Compromisso com o público
Nathália Rodrigues na certidão, na internet, Nath Finanças. A educadora financeira destaca a importância de produzir conteúdos responsáveis e de credibilidade. Considerada a nona maior influenciadora de finanças do Brasil em pesquisa realizada pela agência Nexxt Communications, Nathália conta que começou a produzir conteúdo quando ainda era estagiária, para falar sobre educação financeira com o público de baixa renda. "Quando eu criei o canal, foi com a projeção de ajudar outras pessoas como eu, que eram trabalhadores assalariados, bolsistas, estudantes, quem estava no corre", afirma.
O objetivo não mudou. Agora formada em administração e com renda exclusiva do trabalho como influenciadora, Nathália diz que falar sobre finanças para seu público ainda é um desafio. "Agora eu tenho uma situação financeira mais confortável, mas a gente sabe que o público que me acompanha está passando por dificuldades, está usando o cartão de crédito para fazer compras essenciais. É muito desafiador para mim, como Nathália, como orientadora financeira, trazer esse conteúdo de forma acessível, e também ter a consciência de classe de que a educação financeira não vai resolver todos os problemas do mundo, mas vai ajudar a pelo menos não ter uma bola de neve e evitar armadilhas", diz.
Nathália conta que trabalhar com a internet reestruturou não apenas a sua vida financeira, mas a sua forma de se relacionar. "As pessoas também mudaram. Elas não enxergaram a Nathália Rodrigues, enxergaram a Nath Finanças. E não é ruim, mas as pessoas olharam para o que eu tenho, e não para o que eu sou. Quando você tem fama e, consequentemente, dinheiro, isso mexe com suas relações, porque algumas acabam não ficando."
Ciente da demanda da internet por vídeos mais curtos, Nathália explica que prefere utilizar a ferramenta apenas para apresentar o seu perfil a novas pessoas. "Não gosto de deixar em 15 segundos os dados sobre finanças, porque o meu conteúdo é uma informação. E se a gente faltar com uma palavra, um texto, acaba causando a desinformação", diz.
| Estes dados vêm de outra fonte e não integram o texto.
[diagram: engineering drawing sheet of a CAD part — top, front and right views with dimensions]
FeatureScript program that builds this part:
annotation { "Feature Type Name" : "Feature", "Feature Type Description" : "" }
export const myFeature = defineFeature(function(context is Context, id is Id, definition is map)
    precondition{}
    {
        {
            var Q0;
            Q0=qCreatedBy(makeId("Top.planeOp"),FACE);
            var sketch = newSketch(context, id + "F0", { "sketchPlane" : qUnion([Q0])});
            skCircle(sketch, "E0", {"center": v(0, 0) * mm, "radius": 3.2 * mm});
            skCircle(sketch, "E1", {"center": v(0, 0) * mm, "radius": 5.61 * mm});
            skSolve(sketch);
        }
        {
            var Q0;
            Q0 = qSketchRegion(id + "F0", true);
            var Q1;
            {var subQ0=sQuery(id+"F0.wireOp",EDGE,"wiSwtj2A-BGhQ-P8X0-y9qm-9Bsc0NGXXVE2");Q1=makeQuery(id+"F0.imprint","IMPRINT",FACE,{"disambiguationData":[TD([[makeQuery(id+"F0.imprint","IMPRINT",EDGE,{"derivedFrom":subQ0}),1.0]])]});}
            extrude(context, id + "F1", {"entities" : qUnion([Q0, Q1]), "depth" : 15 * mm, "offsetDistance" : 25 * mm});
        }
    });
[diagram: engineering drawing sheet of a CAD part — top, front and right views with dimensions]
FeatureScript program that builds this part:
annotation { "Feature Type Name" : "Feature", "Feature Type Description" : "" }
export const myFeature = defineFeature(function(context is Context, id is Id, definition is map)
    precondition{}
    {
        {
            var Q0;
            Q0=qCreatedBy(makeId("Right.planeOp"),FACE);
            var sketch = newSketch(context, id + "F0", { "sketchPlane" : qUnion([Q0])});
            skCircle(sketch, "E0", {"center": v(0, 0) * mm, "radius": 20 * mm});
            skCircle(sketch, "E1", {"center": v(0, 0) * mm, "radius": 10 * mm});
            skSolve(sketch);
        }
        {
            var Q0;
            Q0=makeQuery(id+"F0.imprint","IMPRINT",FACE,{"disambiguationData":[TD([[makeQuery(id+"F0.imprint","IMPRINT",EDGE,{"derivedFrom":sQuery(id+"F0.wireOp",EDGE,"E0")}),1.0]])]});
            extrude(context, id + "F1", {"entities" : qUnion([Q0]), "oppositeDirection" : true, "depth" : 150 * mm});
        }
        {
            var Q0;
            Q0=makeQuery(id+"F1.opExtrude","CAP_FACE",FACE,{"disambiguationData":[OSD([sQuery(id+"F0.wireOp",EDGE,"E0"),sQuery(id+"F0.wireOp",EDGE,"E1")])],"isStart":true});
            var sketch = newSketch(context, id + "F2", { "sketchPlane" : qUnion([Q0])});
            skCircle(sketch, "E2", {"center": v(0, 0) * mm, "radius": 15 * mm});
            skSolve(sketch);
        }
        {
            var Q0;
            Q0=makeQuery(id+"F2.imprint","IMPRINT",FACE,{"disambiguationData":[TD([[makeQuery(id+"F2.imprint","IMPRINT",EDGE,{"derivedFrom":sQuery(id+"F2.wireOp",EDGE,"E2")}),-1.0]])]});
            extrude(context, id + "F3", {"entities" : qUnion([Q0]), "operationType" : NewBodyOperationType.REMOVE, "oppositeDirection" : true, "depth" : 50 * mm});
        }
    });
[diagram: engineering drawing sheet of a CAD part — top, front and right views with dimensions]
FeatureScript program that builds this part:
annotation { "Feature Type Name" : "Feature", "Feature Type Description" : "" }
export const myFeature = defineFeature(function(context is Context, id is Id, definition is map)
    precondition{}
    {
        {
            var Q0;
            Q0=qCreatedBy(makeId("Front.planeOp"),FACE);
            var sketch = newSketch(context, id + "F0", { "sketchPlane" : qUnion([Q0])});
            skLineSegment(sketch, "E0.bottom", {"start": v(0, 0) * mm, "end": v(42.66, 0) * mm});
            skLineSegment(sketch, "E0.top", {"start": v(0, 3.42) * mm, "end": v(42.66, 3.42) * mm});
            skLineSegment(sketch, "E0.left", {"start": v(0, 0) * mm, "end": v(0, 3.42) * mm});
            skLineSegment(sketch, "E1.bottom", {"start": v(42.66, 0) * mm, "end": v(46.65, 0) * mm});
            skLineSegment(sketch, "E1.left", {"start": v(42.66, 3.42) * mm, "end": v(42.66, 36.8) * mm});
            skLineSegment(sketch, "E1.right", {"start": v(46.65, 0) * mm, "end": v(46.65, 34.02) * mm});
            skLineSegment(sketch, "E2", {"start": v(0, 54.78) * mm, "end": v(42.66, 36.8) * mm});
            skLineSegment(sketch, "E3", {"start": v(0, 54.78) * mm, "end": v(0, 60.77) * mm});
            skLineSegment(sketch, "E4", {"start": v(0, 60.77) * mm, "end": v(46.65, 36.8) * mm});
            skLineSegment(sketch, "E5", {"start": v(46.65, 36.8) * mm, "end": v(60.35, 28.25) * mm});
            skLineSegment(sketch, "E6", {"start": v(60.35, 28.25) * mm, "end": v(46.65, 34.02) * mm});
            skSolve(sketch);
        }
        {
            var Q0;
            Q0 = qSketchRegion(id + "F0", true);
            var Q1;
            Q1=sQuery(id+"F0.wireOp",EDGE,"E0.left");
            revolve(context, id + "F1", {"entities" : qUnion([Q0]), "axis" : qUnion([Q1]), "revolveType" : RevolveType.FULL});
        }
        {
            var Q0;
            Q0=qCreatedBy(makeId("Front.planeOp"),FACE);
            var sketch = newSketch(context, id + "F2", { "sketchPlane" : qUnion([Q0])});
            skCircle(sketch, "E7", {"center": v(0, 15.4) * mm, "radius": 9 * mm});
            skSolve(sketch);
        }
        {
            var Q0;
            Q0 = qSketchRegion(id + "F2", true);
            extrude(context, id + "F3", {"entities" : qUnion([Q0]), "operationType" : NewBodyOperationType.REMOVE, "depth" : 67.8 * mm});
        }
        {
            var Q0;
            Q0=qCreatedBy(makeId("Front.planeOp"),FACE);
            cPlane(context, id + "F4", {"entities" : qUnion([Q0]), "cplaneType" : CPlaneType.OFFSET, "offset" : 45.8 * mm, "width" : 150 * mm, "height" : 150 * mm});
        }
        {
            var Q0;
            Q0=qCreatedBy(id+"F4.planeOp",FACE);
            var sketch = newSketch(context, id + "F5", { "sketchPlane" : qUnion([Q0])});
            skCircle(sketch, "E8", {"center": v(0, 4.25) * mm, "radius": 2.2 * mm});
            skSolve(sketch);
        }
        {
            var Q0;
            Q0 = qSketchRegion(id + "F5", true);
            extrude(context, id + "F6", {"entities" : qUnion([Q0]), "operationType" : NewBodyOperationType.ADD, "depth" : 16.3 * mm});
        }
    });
Com mais seguidores no Twitter (520 mil) que no Instagram (457 mil), ela afirma que não tem o sonho de viralizar na internet, como muitos têm. Prefere ser reconhecida aos poucos. "Prefiro crescer de cem em cem, de mil em mil, do que, de repente, ter um milhão, 500 mil seguidores. Prefiro fazer aos poucos, porque daí eu tenho até direito de errar. Se um dia eu errar, aquelas pessoas que estão comigo já sabem quem eu sou."